Acacia sticks to full-year gold guidance, but all quiet on the Govt. dispute

Acacia's North Mara

ACACIA Mining was yet to receive a detailed proposal from Barrick Gold, its 63.9% shareholder, regarding a resolution to a tax dispute with the Tanzania government.

Commenting in its first quarter production report published today, in which it disclosed that both gold output and cash had fallen, Acacia CEO, Peter Geleta, said the company had “continued to engage with and provide support to Barrick”, but added that discussions between Barrick and the government had yet to conclude.

The negotiations are an attempt to resolve a two-year dispute in which the government alleged Acacia owed it $180bn in unpaid tax, interest and penalties. The allegations have been contested by Acacia Mining at the International Court of Arbitration.

After declining to meet with Acacia, the Tanzanian government engaged with Barrick which offered a once-off $300m ‘goodwill’ payment by Acacia to the government and a proposal to share proceeds from the mines Acacia operates. The framework was adopted by new Barrick CEO, Mark Bristow. However, final details are yet to emerge ahead of assessment by an independent committee established by Acacia Mining.

Management’s “language” regarding the status of the dispute was unchanged, according to RBC Capital Markets. “Our impression is that the operating environment remains challenging,” it added.

Acacia has had some former and existing employees arrested and imprisoned on allegations of corruption and who have not been bailed. Tanzania has also threatened to shut North Mara if a tailings problem was not resolved.

Production for the first quarter came in at 104,899 ounces, a 13% decline compared to the first quarter of the previous financial year. The lower output was put down to a fall of ground in December at the Gokona section of North Mara, the only mine of three unaffected by an export embargo imposed in the wake of the tax dispute.

Acacia said the fall of ground prevented access in the quarter to two higher grade stopes which resulted in a 19% decline in head grade year-on-year to some three grams per ton. An excavator breakdown in the Nyamirama open pit also affected gold production at North Mara.

“In order to address these issues, North Mara began working to a revised mining plan from mid-March 2019 with new mine sequencing for both the open pit and underground mines targeting higher grades and increased volumes supported by additional equipment, as well as initiatives to improve recovery rates in the process plant and asset reliability,” Acacia said in its report.
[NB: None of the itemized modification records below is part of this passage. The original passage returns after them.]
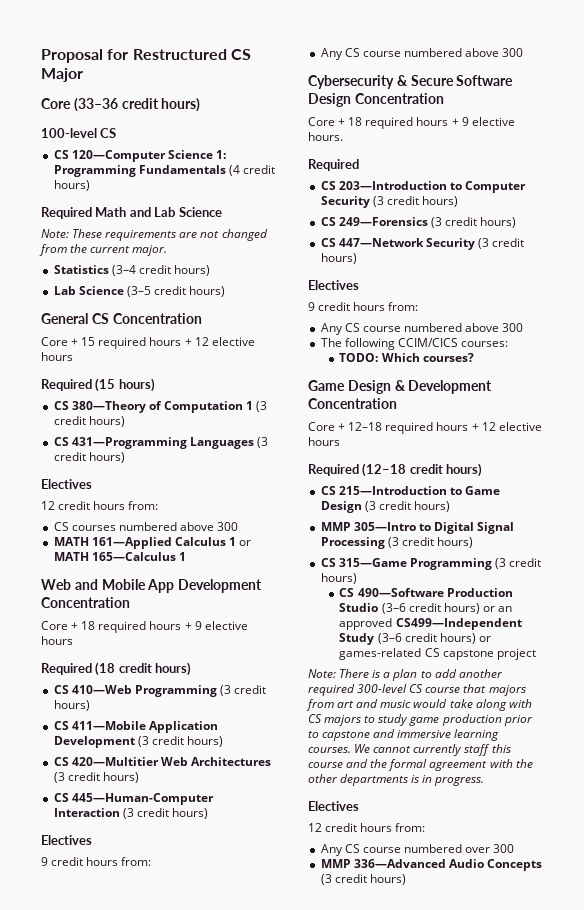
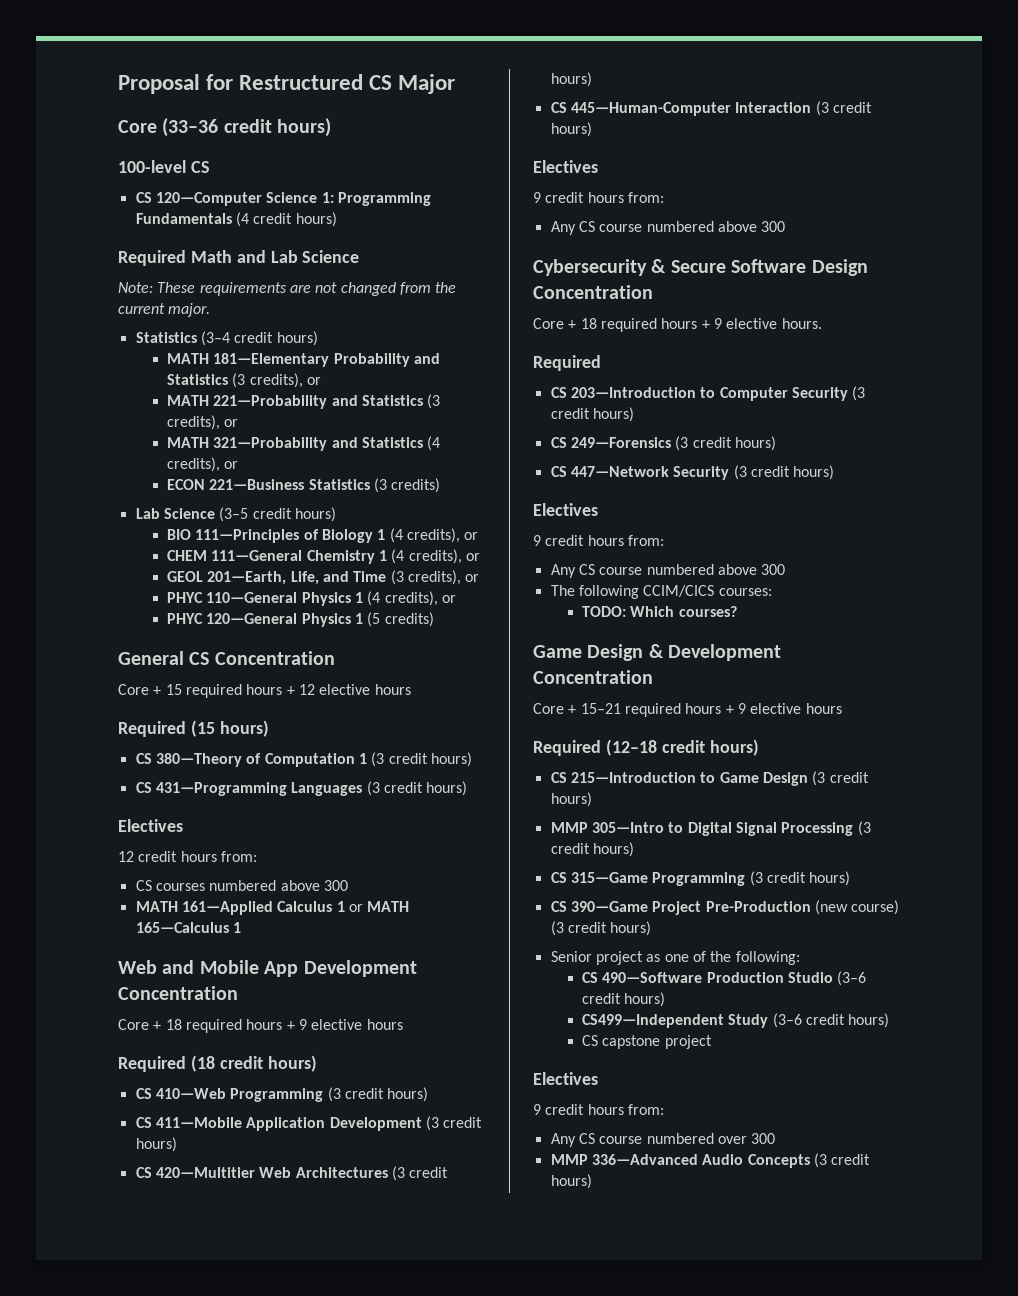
(210, 270) none -> [167,353,441,367] [167,373,322,388] [167,394,441,409] [167,415,239,430] [167,436,441,451] [167,457,239,472] [167,478,441,493] // MATH 181—Elementary Probability and Statistics (3 credits), or // MATH 221—Probability and Statistics (3 credits), or // MATH 321—Probability and Statistics (4 credits), or // ECON 221—Business Statistics (3 credits)
(226, 291) none -> [167,528,479,543] [167,549,481,564] [167,570,480,585] [167,591,457,606] [167,612,434,627] // BIO 111—Principles of Biology 1 (4 credits), or // CHEM 111—General Chemistry 1 (4 credits), or // GEOL 201—Earth, Life, and Time (3 credits), or // PHYC 110—General Physics 1 (4 credits), or // PHYC 120—General Physics 1 (5 credits)
[348,422,496,434] 12–18 required hours + 12 -> [580,703,746,717] 15–21 required hours + 9
(357, 578) none -> [550,900,900,915] [550,921,652,936] [550,951,800,965] // CS 390—Game Project Pre-Production (new course) (3 credit hours) // Senior project as one of the following:
[482,606,512,612] [339,618,393,630] or an approved -> (666, 999) //
[478,636,491,642] [339,648,422,660] or games-related -> (890, 1020) //
[308,669,503,681] [308,684,526,696] [306,699,532,711] [308,714,533,726] [308,729,500,741] [308,744,511,756] [308,759,533,771] [308,774,485,786] [308,801,359,811] [308,823,322,832] // Note: There is a plan to add another required 300-level CS course that majors from art and music would take along with CS majors to study game production prior to capstone and immersive learning courses. We cannot currently staff this course and the formal agreement with the other departments is in progress. // Electives // 12 -> [533,1072,598,1085] [533,1104,541,1115] // Electives // 9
Given these initiatives, Acacia was confident it would yet reach 500,000 to 550,000 oz production guidance for its 2019 financial year.

Production at Buzwagi was down a fifth, a decline expected as the mine is now solely treating low grade stockpile material. Bulyanhulu, a mine where underground operations were mothballed as a result of the dispute with the Tanzanian government, produced 17% less production. This was a result of planned lower grade stockpile processing.

Acacia reported a decline in its cash balance to $99m, a fall of some $17m as a result of the lower production.

“The fall of ground is likely a one off and not a fatal flaw in our view,” said RBC Captial Markets in a report on the update.

“With the excavator back up and running and a new mine plan sequence under way at Gokona, Acacia had left full year group production guidance of 500,000 to 550,000 oz unchanged. However, it now feels more likely only the low end may be achievable,” said the bank.

Shares in Acacia Mining edged down just over 3% on the London Stock Exchange. On a 12-month basis, however, the share is 33% higher suggesting the market is hopeful that an agreement with the Tanzanian government can lead to stability and the resumption of full-scale operations.